─── Document

What's to stop someone at G after Adesense drops a site from saying, "I'm going to make that site dissapear from our SERPs"?
It's pretty obvious that the search and AdSense teams are operating in parallel universes. If they were working together closely, AdSense would have been launched with much tighter quality controls (including a requirement that additional sites be approved before being allowed to run the AdSense code).
We've all heard stories of sites being kicked off, even though Google admitted that they (the publisher) were not the source of fraudulent clicks. (How often this happens, I don't know.) Anyway, the rumors would fly about how if you sign up for Adsense and you get booted off (for any reason) then you'd also risk your search engine ranking. Such a thing could be the death knell for many sites. Who wants to risk that? Better to stay away from Adsense completely if that were the way things were going to be.
I know I would have probably never signed up for Adsense if such a risk existed. The income from Adsense is very nice, but if I were to be at risk for dropping off the search engine radar because I signed up with Adsense, well, forget it. It would not be worth the hassle or worry.
Scrapers and other made-for-AdSense sites are a different issue. It would be perfectly reasonable for Google's search team to take a hard look at any site that the AdSense team has identified as spam--or even to use "booted by AdSense" as a negative scoring factor in the ranking algorithm.
It's unlikely that Google would use fraudulent clicks as a reason to drop a site's pages from search.
Not being a google employee i am unsure as to how you are so sure about what exactly will go on with google all the time. Last I checked Google did what they wanted in terms of their products, and I would imagine they would continue to do so.
I think they don't care that much. With 4 billion pages to look after life's too short.
Be careful about being too quick with this line of thinking.
In actuality, once there are "too many" pages to look after, people start to limit their attention to the outliers. They aren't even aware that their perspective has been skewed. In science it is the root cause of something called sample bias.
I would not be at all surprised if the humans that are Google started sharing concerns between SE and AdSense, and that in the beginning such sharing was highly biased. It's human nature. Someday the AdSense expertise will flow across to the SE side and the SE people will start to understand minutia about AdSense vs. SE details, but not for a while.

──────

**Required work:**
[1] In the AdSense discussion, how many pages does one commenter say Google has to look after?
[2] Translate this sentence from the AdSense discussion into Spanish: "Scrapers and other made-for-AdSense sites are a different issue."
The entries come from an unrelated source.

─── Excerpted data

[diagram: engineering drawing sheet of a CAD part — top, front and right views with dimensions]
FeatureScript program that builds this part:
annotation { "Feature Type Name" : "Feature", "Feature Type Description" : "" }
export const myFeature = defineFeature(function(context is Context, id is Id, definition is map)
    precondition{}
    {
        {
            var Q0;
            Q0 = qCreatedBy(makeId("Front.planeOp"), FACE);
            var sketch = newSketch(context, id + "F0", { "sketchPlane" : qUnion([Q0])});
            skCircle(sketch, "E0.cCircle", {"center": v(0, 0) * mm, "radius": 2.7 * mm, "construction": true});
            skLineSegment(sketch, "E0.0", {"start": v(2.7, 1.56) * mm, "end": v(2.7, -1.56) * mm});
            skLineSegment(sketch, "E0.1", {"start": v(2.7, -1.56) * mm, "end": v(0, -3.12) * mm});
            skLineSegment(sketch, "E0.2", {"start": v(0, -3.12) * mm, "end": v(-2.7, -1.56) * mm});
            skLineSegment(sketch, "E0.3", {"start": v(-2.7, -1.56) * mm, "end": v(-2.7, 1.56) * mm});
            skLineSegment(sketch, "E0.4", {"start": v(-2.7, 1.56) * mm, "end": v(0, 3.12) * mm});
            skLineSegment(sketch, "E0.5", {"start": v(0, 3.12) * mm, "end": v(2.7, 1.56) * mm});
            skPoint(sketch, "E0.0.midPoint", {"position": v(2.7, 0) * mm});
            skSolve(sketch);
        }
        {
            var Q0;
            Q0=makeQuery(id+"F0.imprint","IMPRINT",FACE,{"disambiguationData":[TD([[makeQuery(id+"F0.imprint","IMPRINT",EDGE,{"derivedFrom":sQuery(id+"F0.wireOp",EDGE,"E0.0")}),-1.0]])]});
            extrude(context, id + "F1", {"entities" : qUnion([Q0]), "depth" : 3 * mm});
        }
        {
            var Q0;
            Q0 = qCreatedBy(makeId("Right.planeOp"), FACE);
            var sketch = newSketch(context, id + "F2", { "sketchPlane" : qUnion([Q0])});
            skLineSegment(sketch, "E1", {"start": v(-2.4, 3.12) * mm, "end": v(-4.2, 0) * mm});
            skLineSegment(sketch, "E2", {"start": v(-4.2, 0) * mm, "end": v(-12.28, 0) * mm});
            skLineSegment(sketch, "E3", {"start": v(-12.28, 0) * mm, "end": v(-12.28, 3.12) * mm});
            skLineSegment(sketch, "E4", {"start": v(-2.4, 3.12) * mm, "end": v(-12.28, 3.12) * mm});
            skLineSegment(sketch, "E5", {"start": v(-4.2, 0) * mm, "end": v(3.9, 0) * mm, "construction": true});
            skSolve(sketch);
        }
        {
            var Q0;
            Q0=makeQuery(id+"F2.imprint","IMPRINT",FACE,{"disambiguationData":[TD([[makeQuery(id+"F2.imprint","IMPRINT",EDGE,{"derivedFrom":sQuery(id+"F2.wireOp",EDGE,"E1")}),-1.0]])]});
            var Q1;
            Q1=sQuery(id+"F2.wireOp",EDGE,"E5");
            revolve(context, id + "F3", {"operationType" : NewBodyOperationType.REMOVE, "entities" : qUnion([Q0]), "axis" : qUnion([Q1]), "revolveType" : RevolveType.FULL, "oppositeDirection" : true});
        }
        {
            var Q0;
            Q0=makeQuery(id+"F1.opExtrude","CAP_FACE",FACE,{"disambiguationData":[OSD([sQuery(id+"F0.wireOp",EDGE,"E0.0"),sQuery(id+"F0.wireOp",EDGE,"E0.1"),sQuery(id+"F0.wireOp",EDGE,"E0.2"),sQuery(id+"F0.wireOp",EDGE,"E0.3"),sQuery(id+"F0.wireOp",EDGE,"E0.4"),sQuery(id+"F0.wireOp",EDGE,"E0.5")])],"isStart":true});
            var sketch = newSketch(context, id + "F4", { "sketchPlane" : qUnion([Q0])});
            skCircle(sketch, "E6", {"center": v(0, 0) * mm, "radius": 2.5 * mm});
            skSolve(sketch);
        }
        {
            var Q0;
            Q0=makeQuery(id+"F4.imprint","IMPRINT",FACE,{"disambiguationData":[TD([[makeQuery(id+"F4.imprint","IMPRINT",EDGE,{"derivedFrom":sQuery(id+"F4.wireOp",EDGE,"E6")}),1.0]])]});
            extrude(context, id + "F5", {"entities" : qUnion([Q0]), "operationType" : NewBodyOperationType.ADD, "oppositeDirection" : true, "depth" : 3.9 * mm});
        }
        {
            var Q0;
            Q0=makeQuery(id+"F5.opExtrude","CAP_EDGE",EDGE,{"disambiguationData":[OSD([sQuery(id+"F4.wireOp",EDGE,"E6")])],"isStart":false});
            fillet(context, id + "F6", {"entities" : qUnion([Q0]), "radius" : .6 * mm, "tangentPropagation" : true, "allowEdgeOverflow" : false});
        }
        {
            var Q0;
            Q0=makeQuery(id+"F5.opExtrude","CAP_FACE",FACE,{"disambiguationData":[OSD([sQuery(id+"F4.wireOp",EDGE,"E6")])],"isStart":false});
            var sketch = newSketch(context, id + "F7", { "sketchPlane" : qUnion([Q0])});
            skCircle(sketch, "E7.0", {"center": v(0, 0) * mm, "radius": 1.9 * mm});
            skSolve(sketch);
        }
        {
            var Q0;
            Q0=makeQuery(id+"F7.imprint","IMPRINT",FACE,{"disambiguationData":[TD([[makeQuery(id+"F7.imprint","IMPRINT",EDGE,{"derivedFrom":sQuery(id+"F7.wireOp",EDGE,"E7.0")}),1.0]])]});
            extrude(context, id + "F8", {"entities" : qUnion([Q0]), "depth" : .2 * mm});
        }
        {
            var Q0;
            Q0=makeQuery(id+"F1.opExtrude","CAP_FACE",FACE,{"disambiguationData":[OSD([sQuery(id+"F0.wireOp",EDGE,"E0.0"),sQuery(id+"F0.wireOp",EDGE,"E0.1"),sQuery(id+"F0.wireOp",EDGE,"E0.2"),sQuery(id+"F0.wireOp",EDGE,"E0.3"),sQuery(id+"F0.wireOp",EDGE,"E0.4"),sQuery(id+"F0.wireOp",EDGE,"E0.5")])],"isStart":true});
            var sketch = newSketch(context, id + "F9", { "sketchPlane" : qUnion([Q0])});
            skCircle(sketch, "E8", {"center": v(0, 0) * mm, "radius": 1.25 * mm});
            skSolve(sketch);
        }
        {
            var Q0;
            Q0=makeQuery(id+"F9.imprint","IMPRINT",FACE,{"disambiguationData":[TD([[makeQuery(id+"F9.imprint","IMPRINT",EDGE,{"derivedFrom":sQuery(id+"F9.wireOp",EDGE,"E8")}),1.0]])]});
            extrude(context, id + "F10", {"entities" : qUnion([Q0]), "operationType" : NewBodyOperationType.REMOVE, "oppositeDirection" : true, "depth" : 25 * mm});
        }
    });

──────

**Replies:**
[1] 4 billion pages.

[2] Los scrapers y otros sitios creados para AdSense son un asunto diferente.